Getting the size of an InlineShape

[Jeff Hall]

I have 3 identical pictures linked to a W2000 document
testpic.PNG
testpic.JPG
testpic.GIF

I am getting the original picture size as follows

w = Selection.InlineShapes(1).Width
sw = Selection.InlineShapes(1).ScaleWidth
h = Selection.InlineShapes(1).Height
sh = Selection.InlineShapes(1).ScaleHeight

' Original Size of Picture in pixels
ow = Round(w / sw * 100, 0)
oh = Round(h / sh * 100, 0)

However, although Word calculates the size of the PNG correctly, it thinks
the JPG and the GIF are exactly 75% of the size of the PNG

PNG 315 x 284 OK
JPG 236 x 213 Wrong
GIF 236 x 213 Wrong

Any ideas what's wrong?
Interestingly, the PNG displays too large in the document, whereas the other
two are displayed at the correct size, even though the Format|Picture dialog
shows them all at 100% scaling.

 

[Jezebel]

Not sure if this is the problem here, but Word seems to recalculate the size
of an image by dividing the size in pixels by the screen resolution.
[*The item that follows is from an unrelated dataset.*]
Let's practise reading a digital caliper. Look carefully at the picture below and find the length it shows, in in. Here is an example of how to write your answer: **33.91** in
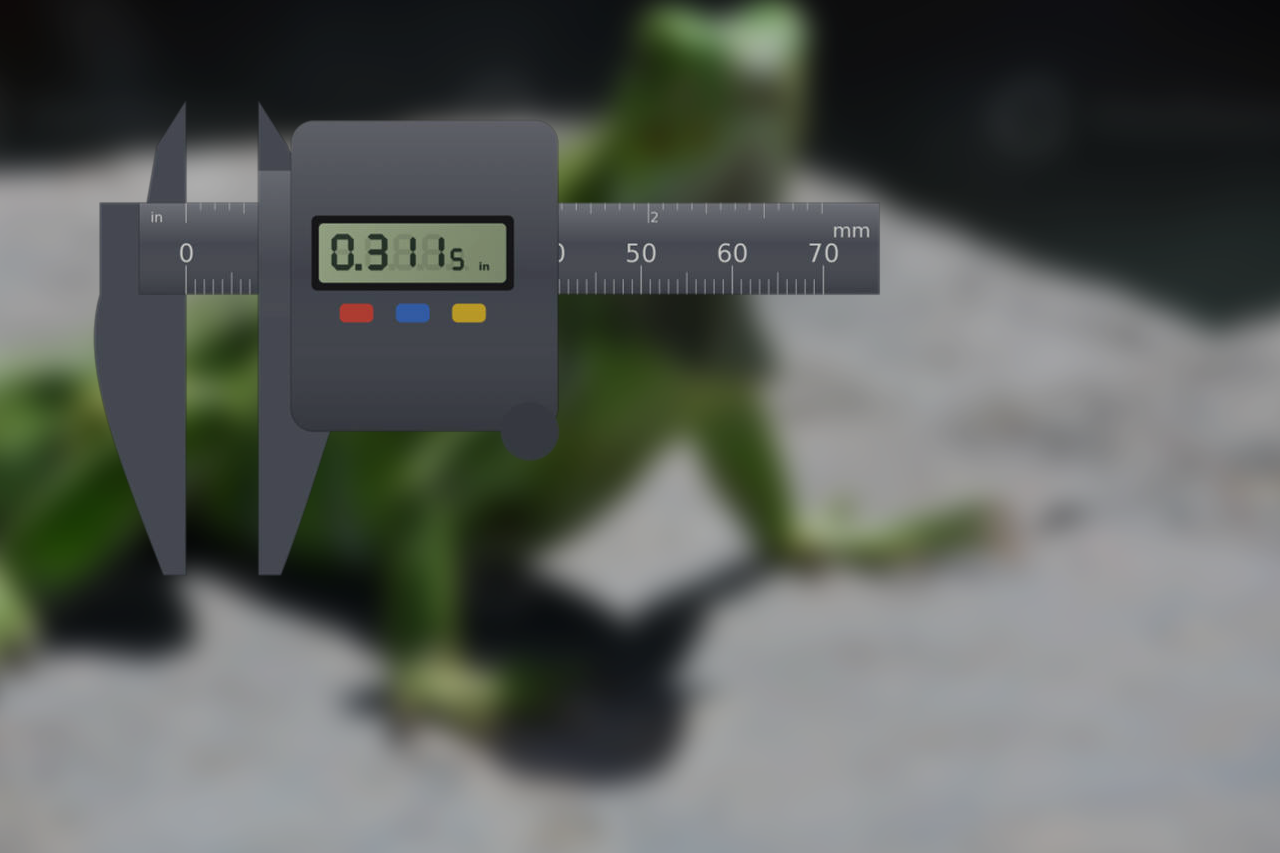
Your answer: **0.3115** in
I've
found that for some formats, if the original image is 10cm wide at 300 dpi,
Word will treat it as 32 cm wide at 96 dpi.

 

[Doug Robbins - Word MVP]

Hi Jeff,

I am not sure if this is of use to you, but here's a bit of code from one of
my applications that is used to re-size a graphic to fit the dimensions of
the cell into which it is inserted:

'Re-size logo
oheight = myDoc.Tables(1).Cell(5,
2).Range.InlineShapes(1).Height
owidth = myDoc.Tables(1).Cell(5, 2).Range.InlineShapes(1).Width
If oheight > InchesToPoints(1.6) Then
With myDoc.Tables(1).Cell(5, 2).Range.InlineShapes(1)
.Height = InchesToPoints(1.6)
.Width = owidth * InchesToPoints(1.6) / oheight
End With
End If
If oheight < InchesToPoints(0.68) Then
With myDoc.Tables(1).Cell(5, 2).Range.InlineShapes(1)
.Height = InchesToPoints(1.6)
.Width = owidth * InchesToPoints(1.6) / oheight
End With
End If
oheight = myDoc.Tables(1).Cell(5,
2).Range.InlineShapes(1).Height
owidth = myDoc.Tables(1).Cell(5,
2).Range.InlineShapes(1).Width
If owidth > InchesToPoints(1.6) Then
With myDoc.Tables(1).Cell(5, 2).Range.InlineShapes(1)
.Width = InchesToPoints(1.6)
.Height = oheight * InchesToPoints(1.6) / owidth
End With
End If

Please post any further questions or followup to the newsgroups for the
benefit of others who may be interested. Unsolicited questions forwarded
directly to me will only be answered on a paid consulting basis.

Hope this helps
Doug Robbins - Word MVP

 

[Jeff Hall]

I wondered about whether there is a connection with the default units, so I
now store the existing Options.MeasurementUnit and then set
Options.MeasurementUnit = wdPoints.

I then do the sums and finally restore the default MeasurementUnit

Only one out of three epictures (in the same document) sizes correctly.
The irritating thing is that, when I tried it on other documents with
different pictures, it wasn't always the PNG that sized incorrectly,
although the error was always a factor of 0.75.

I'm thinking it may be something to do with the way the picture was
originally stored in the document? ANY suggestions would be welcome, no
matter how unlikely they may seem. I really need to solve this one.

 

[Jeff Hall]

Oh dear... no response

That means MS have messed up BIG time.